The goal of this guide is to show how you can make a similar graph as the image below. I will walk you through how
to create the graph using ggplot2 and how we can add more functionality for the user by making it interactive. I will
also highlight a few things that we need to alter with our code to make this easier!
If you would like the data set for this, feel free to send me an email: amcgarvey271@gmail.com
Click Here to jump down to create the graph in the image below!
Click Here to jump down to the interactive version!
This data set is from my Data Science and Machine Learning with R Course. The original assignment was to make a scatter plot similar to the image above.
my.data <- read.csv("Economist_Assignment_Data.csv")
head(my.data)
## X Country HDI.Rank HDI CPI Region
## 1 1 Afghanistan 172 0.398 1.5 Asia Pacific
## 2 2 Albania 70 0.739 3.1 East EU Cemt Asia
## 3 3 Algeria 96 0.698 2.9 MENA
## 4 4 Angola 148 0.486 2.0 SSA
## 5 5 Argentina 45 0.797 3.0 Americas
## 6 6 Armenia 86 0.716 2.6 East EU Cemt Asia
# Removing the first column since it's just an integer
my.data <- my.data[, -1]
# Fixing the typo
my.data$Region[my.data$Region == "East EU Cemt Asia"] <- "East EU Cent Asia"
library(ggplot2)
sp <- ggplot(my.data, aes(x = CPI, y = HDI))
sp + geom_point(aes(color = Region))
This looks nice by itself!

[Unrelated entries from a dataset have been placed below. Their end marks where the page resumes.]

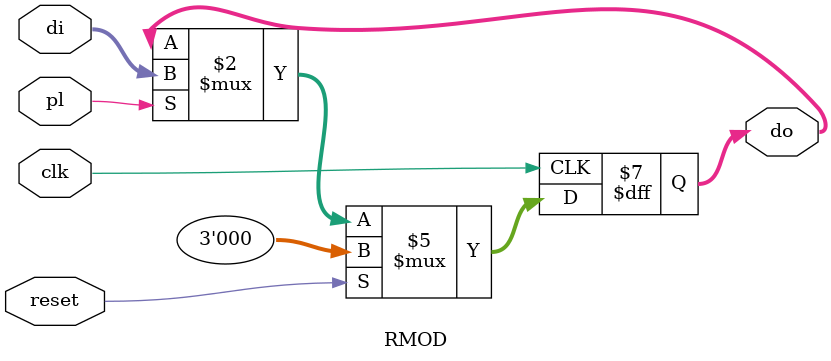
<source format=v>
module RMOD (clk, reset, pl, di, do);
	input clk, reset, pl;
	input [2:0] di;
	output reg [2:0] do;

	always @(posedge clk)
		if(reset)
			do <= 3'b0;
		else
			if(pl)
				do <= di;
endmodule
</source>
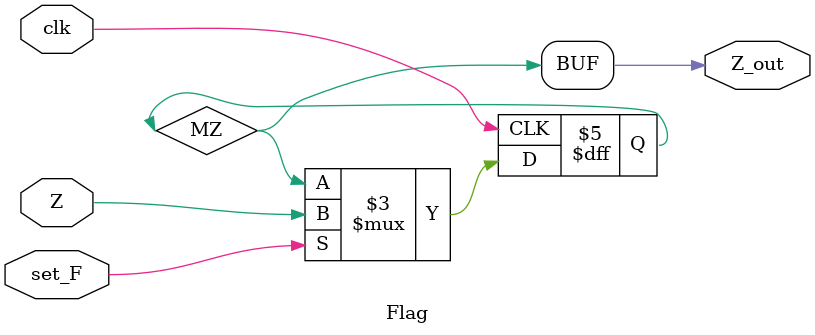
<source format=v>
`timescale 1ns / 1ps
module Flag(clk,Z,Z_out,set_F);

   input clk,Z,set_F;
   output Z_out;   
   reg  MZ;
	
	always @ (posedge clk) begin
	  if (set_F)
	     MZ = Z;
	end
	
	assign Z_out = MZ;
	
endmodule

</source>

Let’s change those dots to open circles and add a trend line.
sp + geom_point(aes(color = Region), shape = 21, size = 4) + # This changes the shape of the data points
# stat_smooth() will add our trend line
stat_smooth(method = "lm", formula = y ~ log(x), se = FALSE, color = "red")
Now we need to add the country names to the data points as they did in the original graph. To avoid having every data point labeled, we need to perform an extra step!
# These are all the countries we want labeled
pointsToLabel <- c("Russia", "Venezuela", "Iraq", "Myanmar", "Sudan",
"Afghanistan", "Congo", "Greece", "Argentina", "Brazil",
"India", "Italy", "China", "South Africa", "Spane",
"Botswana", "Cape Verde", "Bhutan", "Rwanda", "France",
"United States", "Germany", "Britain", "Barbados", "Norway", "Japan",
"New Zealand", "Singapore")
sp + geom_point(aes(color = Region), shape = 21, size = 4) +
stat_smooth(method = "lm", formula = y ~ log(x), se = FALSE, color = "red") +
# This will label the countries a single time and ensure there's no overlapping of words
geom_text(aes(label = Country), color = "gray20",
data = subset(my.data, Country %in% pointsToLabel),check_overlap = TRUE)
As you can probably see, we have a bit of a scaling issue. Let’s fix that and adjust our axis labels to something more meaningful as well.
sp + geom_point(aes(color = Region), shape = 21, size = 4) +
stat_smooth(method = "lm", formula = y ~ log(x), se = FALSE, color = "red") +
geom_text(aes(label = Country), color = "gray20",
data = subset(my.data, Country %in% pointsToLabel),check_overlap = TRUE) +
# Formatting our x-axis
scale_x_continuous(name = "Corruption Perceptions Index, 2011, (10 = least corrupt)",
limits = c(1,10), breaks = 1:10) +
# Formatting our y-axis
scale_y_continuous(name = "Human Development Index, 2011 (1 = best)", limits = c(0.2, 1)) +
labs(title = "Corruption and Human Development") +
# Changing the theme to a white background
theme_bw()
This looks great on it’s own, but let’s see how plotly can make this even better!
library(plotly)
There’s one change we need to make when setting the parameters to the base graph. I found this doesn’t affect the regular ggplot2 graph but makes it easier to display the interactive visuals with plotly.
sp <- ggplot(my.data, aes(x = CPI, y = HDI, label = Country))
# This "label = Country" is the only change
# It will allow us to see the country while hovering over the data point
sp2 <- sp + geom_point(aes(color = Region), shape = 21, size = 4) +
geom_smooth(method = "lm", formula = y ~ log(x), se = FALSE, color = "red") +
scale_x_continuous(name = "Corruption Perceptions Index, 2011, (10 = least corrupt)",
limits = c(1,10), breaks = 1:10) +
scale_y_continuous(name = "Human Development Index, 2011 (1 = best)", limits = c(0.2, 1)) +
labs(title = "Corruption and Human Development") +
theme_bw()
# This tells plotly to use our graph assigned to sp2 and what info to display while hovering over each data point
# "label" is the Country data we assigned in the previous section
ggplotly(sp2, tooltip = c("HDI", "CPI", "label"))
Now we can hover over each point to view the data associated with it!